Credit is due to the design team and management at Dufour, which launched the 36-footer as the first in its new line of modern boats with far better racing potential. What they’ve brought to market is a more aggressive-looking and efficient hull shape with generous bow volume for upwind performance, a hard chine aft, and a deep rudder and T-bulb keel package for good all-around stability. On deck, the set up is definitely more for racing than cruising, with the twin wheel pedestals pushed out to the side, a split mainsheet system, six winches, a retractable carbon sprit, and easy-to-adjust sail controls everywhere on the boat.
“I rated this one really high because of how well it sailed,” said Stewart after testing the boat in 15 knots of wind. “It was really fun to drive. The boat is set up right; it’s got a good in-hauler system on the jib, and all the lines are the right sizes. Without the big, cumbersome steering pedestals you find on similar boats, it was easy to move around the cockpit.”
Its removable cockpit seats also help address the challenge of trimming on a boat with seating and high cockpit coamings, added Stewart: “With the seats removed, the jib trimmer has much better access to the primaries. Downwind, the spinnaker leads were good. With the beveled cabin top edge you could take the sheet to the cabin-top winch and trim from there, if you wanted to.”

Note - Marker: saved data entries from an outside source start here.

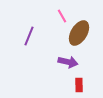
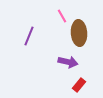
brown ellipse: rotated 35 degrees counterclockwise
red rectangle: rotated 40 degrees clockwise
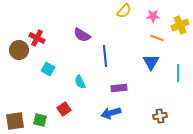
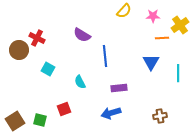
yellow cross: rotated 12 degrees counterclockwise
orange line: moved 5 px right; rotated 24 degrees counterclockwise
red square: rotated 16 degrees clockwise
brown square: rotated 24 degrees counterclockwise
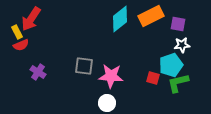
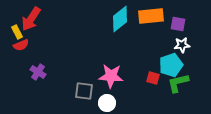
orange rectangle: rotated 20 degrees clockwise
gray square: moved 25 px down
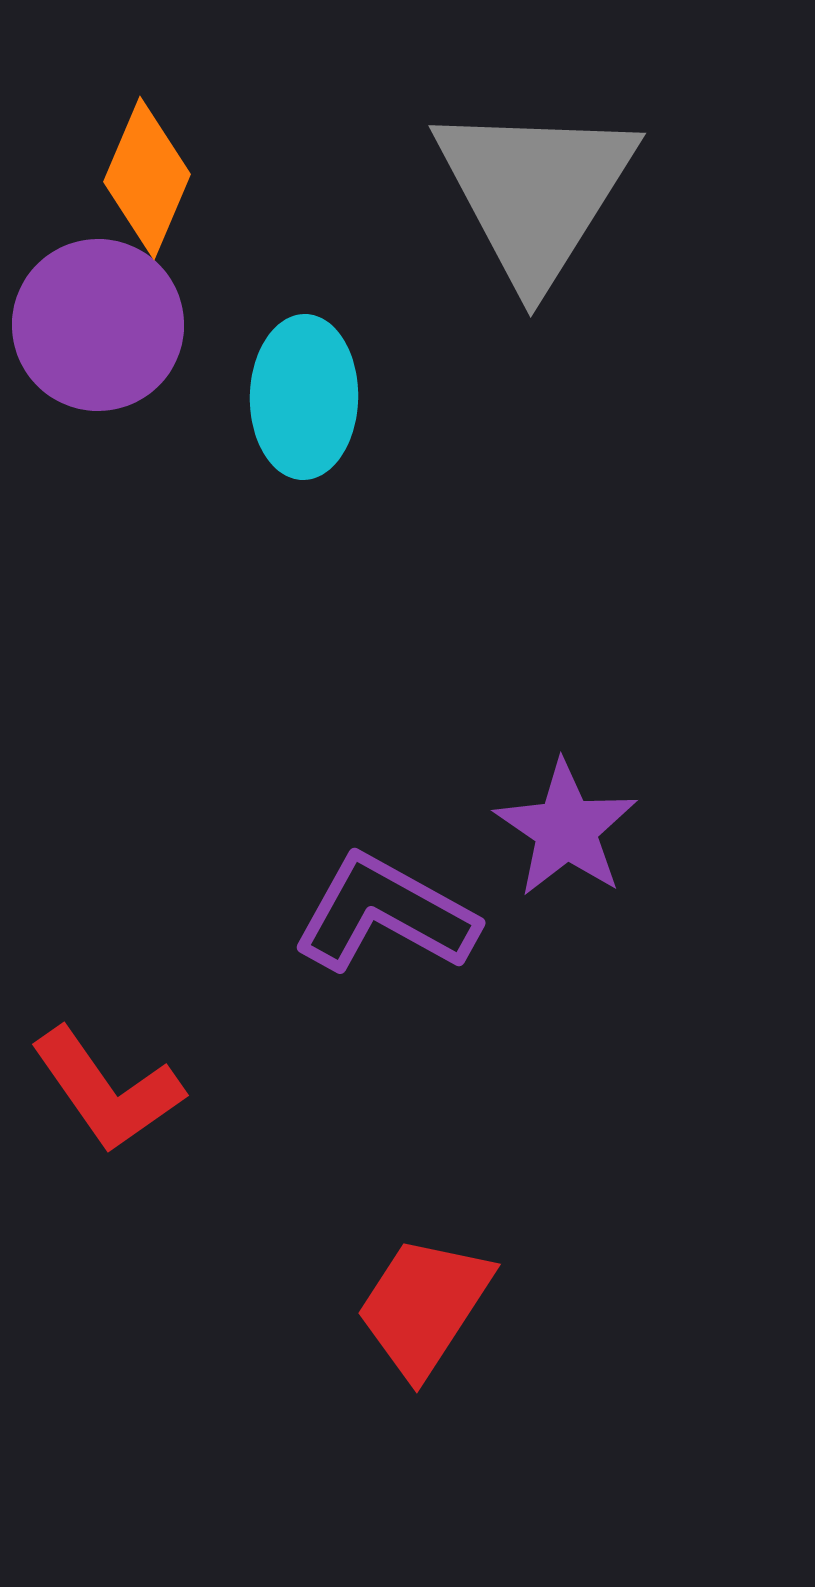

High praise was also given to the boat’s construction and interior layout. The V-berth has double bulkhead doors (making moving sails below much easier), outboard settees are long and comfortable, and there’s everything you could possibly need to cruise it properly for a week. “It was amazing—none of us could find a single thing to complain about,” said Allen. “The craftsmanship you get for the price is unbelievable. This isn’t just the best crossover. I think it’s best value of the year, too. It sailed extremely well, and if you really intended to race it beyond the club level, you could lighten it up with a carbon rig, but as it is, it’s the best crossover we’ve sailed in a while.”